This Entrepreneur Left the NFL With a Super Bowl Ring–and Built a $610 Million Business. Here’s How
Casey Crawford became a great leader by building a company he wanted to work for.
PHOTO CREDIT: Getty Images
In 2003, as Casey Crawford put on his Super Bowl championship ring, deep down he knew he had suited up for the last time. During his three-year NFL stint, he'd been hard at work during his offseasons learning everything he could about real estate. So the decision to 'retire' from the NFL wasn't a hard one.
Fast forward to 2017, Crawford is now the CEO of Movement Mortgage, which ranks at No. 1295 on this year's Inc. 5000 list.
I sat down with Crawford for an interview on the Follow My Lead podcast and the first thought that came to my mind when Crawford walked out of the room was: "That's the best CEO in America that no one has heard of."
The reason is simple, and it's something that every single entrepreneur can learn from: He lives the change he wants to make in the world, and his business is a vehicle to do it
Take, for example, the Movement Mortgage mission statement: "We exist to love and value people by leading a movement of change in our industry, corporate cultures and communities"
Crawford says it's not just a mission statement on a sign--it's something he and his team try to live out every day.
Focusing on an Industry in Turmoil
Anyone would call you crazy to think about building a mortgage business in 2008. The mortgage industry was nothing short of a mess as banks were failing, families were losing their homes, and greed had torn apart the bedrock of the U.S. economy, homeownership.

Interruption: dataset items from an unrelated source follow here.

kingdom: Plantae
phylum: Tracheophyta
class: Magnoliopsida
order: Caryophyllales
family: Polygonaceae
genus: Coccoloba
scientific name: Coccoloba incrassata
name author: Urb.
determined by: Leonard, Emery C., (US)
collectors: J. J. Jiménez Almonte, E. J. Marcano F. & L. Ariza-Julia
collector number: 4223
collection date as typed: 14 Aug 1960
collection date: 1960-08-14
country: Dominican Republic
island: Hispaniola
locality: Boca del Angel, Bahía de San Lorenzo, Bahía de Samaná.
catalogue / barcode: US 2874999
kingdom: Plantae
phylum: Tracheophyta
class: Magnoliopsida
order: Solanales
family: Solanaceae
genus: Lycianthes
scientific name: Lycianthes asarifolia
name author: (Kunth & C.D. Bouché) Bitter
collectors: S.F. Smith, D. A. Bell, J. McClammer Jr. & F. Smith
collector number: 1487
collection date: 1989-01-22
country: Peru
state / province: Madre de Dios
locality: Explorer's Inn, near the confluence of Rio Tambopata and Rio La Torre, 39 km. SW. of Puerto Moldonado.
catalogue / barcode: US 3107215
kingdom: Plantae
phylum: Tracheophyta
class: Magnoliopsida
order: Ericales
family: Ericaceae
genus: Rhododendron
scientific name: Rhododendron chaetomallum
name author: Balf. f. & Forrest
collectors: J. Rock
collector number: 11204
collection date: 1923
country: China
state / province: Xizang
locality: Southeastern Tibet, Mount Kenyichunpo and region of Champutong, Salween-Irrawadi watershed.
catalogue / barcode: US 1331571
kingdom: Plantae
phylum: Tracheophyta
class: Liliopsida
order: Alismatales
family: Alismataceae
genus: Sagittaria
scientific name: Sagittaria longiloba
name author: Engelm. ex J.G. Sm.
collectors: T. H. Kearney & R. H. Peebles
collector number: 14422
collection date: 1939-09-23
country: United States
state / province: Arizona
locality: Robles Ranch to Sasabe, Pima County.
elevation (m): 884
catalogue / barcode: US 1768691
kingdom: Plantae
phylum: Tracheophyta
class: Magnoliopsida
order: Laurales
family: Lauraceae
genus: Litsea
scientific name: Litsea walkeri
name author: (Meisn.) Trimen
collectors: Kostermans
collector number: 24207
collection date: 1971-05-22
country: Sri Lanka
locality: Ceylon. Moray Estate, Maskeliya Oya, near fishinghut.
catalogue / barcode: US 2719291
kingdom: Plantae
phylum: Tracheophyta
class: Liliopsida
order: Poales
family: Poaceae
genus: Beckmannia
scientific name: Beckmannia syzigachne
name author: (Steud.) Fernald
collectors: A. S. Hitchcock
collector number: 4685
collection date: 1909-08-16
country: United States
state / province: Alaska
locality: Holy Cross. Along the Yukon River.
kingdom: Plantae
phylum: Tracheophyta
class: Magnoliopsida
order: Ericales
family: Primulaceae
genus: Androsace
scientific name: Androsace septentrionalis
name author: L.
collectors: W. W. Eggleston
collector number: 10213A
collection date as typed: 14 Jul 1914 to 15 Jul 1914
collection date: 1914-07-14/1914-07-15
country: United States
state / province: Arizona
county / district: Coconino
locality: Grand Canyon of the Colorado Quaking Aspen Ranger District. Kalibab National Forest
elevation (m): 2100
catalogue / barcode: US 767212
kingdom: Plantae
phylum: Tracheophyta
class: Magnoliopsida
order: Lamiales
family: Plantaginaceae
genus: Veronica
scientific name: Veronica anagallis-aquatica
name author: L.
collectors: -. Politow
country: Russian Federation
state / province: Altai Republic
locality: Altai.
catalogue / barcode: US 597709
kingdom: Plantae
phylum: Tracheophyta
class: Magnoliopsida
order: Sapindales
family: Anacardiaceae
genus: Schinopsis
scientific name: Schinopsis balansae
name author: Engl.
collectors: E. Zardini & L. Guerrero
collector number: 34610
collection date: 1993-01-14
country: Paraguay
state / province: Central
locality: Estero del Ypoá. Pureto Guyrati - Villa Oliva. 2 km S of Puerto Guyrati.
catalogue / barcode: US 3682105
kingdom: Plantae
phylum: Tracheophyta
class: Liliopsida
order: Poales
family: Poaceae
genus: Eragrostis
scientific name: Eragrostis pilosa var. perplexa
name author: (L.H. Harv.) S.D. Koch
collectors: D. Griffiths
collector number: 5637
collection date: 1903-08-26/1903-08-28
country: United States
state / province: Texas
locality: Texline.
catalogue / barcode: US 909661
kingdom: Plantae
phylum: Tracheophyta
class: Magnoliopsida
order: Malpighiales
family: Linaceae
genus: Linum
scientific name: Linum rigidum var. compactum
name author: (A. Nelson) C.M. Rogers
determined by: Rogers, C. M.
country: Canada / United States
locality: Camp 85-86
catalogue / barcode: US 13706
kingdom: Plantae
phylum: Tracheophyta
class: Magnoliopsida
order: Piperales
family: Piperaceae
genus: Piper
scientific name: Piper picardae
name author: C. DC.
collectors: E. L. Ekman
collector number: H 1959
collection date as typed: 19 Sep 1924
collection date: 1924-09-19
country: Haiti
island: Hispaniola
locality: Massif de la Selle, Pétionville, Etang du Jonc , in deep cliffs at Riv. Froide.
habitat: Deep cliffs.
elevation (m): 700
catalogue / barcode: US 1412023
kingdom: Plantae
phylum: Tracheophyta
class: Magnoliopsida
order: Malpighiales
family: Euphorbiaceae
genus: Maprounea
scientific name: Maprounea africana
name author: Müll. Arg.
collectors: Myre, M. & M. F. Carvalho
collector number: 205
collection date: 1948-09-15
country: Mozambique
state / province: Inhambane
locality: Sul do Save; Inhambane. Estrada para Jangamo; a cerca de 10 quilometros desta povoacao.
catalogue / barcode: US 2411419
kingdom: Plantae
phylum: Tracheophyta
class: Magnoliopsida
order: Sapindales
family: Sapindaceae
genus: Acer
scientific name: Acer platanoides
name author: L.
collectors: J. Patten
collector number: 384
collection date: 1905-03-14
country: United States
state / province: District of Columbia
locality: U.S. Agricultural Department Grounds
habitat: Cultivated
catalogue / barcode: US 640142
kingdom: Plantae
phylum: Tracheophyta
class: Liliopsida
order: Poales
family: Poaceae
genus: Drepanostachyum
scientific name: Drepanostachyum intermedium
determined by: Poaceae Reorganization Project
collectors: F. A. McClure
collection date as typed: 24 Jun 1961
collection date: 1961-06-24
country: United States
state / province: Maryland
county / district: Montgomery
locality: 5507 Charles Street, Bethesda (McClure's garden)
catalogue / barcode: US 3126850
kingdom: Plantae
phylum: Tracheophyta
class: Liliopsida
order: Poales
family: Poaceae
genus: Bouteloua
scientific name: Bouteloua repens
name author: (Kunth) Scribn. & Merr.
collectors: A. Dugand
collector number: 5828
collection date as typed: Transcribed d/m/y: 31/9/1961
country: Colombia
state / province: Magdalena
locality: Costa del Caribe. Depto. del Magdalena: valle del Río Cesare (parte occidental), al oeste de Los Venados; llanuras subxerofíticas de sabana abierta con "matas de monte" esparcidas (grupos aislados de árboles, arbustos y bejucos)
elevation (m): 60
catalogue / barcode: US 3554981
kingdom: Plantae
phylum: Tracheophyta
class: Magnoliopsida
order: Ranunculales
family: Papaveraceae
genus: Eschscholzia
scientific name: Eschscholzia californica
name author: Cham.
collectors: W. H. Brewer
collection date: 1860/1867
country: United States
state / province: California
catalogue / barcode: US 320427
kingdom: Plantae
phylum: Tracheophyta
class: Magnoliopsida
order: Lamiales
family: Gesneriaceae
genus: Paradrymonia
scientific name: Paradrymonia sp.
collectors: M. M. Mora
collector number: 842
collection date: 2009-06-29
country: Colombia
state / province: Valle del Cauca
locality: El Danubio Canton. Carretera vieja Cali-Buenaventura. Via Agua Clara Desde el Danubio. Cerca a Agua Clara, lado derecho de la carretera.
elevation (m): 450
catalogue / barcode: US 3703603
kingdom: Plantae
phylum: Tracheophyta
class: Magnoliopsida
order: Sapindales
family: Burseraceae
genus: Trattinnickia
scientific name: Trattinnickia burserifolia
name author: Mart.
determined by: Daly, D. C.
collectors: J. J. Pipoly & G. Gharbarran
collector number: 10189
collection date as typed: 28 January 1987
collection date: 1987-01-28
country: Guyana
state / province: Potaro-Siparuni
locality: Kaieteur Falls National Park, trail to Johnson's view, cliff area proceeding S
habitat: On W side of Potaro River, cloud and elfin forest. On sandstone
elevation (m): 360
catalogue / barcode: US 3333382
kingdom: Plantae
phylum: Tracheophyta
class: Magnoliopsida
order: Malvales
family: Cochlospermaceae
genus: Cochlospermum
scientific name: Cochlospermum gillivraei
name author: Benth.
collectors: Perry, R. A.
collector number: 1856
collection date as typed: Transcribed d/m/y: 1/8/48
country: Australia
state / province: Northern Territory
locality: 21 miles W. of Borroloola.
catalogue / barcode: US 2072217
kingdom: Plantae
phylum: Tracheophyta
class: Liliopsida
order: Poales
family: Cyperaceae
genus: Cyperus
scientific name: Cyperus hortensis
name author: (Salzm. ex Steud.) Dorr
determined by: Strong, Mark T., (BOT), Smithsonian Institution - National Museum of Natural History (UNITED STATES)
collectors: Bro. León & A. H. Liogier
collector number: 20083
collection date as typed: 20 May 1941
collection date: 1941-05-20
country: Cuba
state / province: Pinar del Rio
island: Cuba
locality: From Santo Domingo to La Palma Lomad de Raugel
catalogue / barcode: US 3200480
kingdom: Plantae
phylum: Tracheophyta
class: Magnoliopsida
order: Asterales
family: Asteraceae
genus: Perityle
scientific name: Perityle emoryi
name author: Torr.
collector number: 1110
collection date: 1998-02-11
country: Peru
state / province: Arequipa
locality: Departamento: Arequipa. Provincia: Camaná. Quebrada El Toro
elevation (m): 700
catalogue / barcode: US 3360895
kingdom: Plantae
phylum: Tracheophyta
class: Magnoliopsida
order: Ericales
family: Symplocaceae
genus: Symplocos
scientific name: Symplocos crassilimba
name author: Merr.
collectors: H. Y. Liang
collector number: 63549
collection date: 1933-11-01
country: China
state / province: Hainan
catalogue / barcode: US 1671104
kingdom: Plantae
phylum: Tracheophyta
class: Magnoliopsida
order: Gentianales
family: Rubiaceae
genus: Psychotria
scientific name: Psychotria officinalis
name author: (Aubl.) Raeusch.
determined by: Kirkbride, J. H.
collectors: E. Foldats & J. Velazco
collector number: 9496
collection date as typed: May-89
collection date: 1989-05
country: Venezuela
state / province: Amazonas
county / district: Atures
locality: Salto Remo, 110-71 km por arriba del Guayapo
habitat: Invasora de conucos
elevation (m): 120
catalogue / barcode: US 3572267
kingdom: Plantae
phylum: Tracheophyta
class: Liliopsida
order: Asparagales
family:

Crawford had gotten a major taste of the industry by starting another mortgage company in 2006 called Greenbrier Mortgage but just hadn't found the right business combination in such a tough and trying market. Even though Greenbrier wasn't an enormous success, Crawford and Movement Mortgage co-founder Toby Harris saw an opportunity not only from a business perspective but also to make an impact on the world.
Crawford had an eye-opening moment in the early days when his younger sister was trying to get her first loan. He told the mortgage loan officer to "take care of her, she is my sister"--and realized that he'd only really succeed if he and his team started treating customers and employees as if they were family.
Of course, you can't build a company purely around customer service. Movement's hook is a better mortgage process centered around technology. Most mortgages take a month or more from start to finish. Movement Mortgage uses a "6-7-1 process" (six hours in underwriting, seven days in processing, and one day in closing).
Interestingly, while over 70 percent of their loans meet this 6-7-1 process, rarely do people actually buy a house in eight days. It's more about the idea that Movement Mortgage--which processed $12 billion in loans last year--does things differently.
Corporate Culture Filled with Love
Crawford told me during our interview that he thinks consciously about culture every day:
"You spend more time and energy with the people you work with than your families, so it's extremely important to be a part of a culture that is fun, uplifting, helping you stay healthy and grow as a person. All we did was try to architect a company culture around the premise that people are worthy of love and value and we want to lift that up to help people be their best selves."
One way the company lives this out is through a program called, "Love Works." It's an optional program that has given over $1 million back to employees by inviting employees to give portions of their paychecks to a fund run by the Movement Foundation. The program is confidential and allows for any Movement employee to apply for financial assistance if unexpected need arises.
Not everyone participates--but the stories and impacts this program has delivered are culture-building. It provides a sense of community within the business.
The Community Needs to be Impacted as Well
Making an impact on the community is also at the core of Crawford's Christian faith. He says it's part of Movement's responsibility to change what corporations are known for, and one way to do that is to "serve those who are underserved."
After reading a study from Harvard University and Cal-Berkeley that Charlotte, North Carolina was ranked last for people born into poverty to move up the economic ladder, Crawford knew he and his team had to do something. They founded the Movement School: a charter school in Charlotte which opened its doors earlier this month. The Movement Foundation contributed $12 million.
One thing I know for sure: No matter what business you're in, Crawford's example of making the change he wants to see in the world through business is one to take seriously.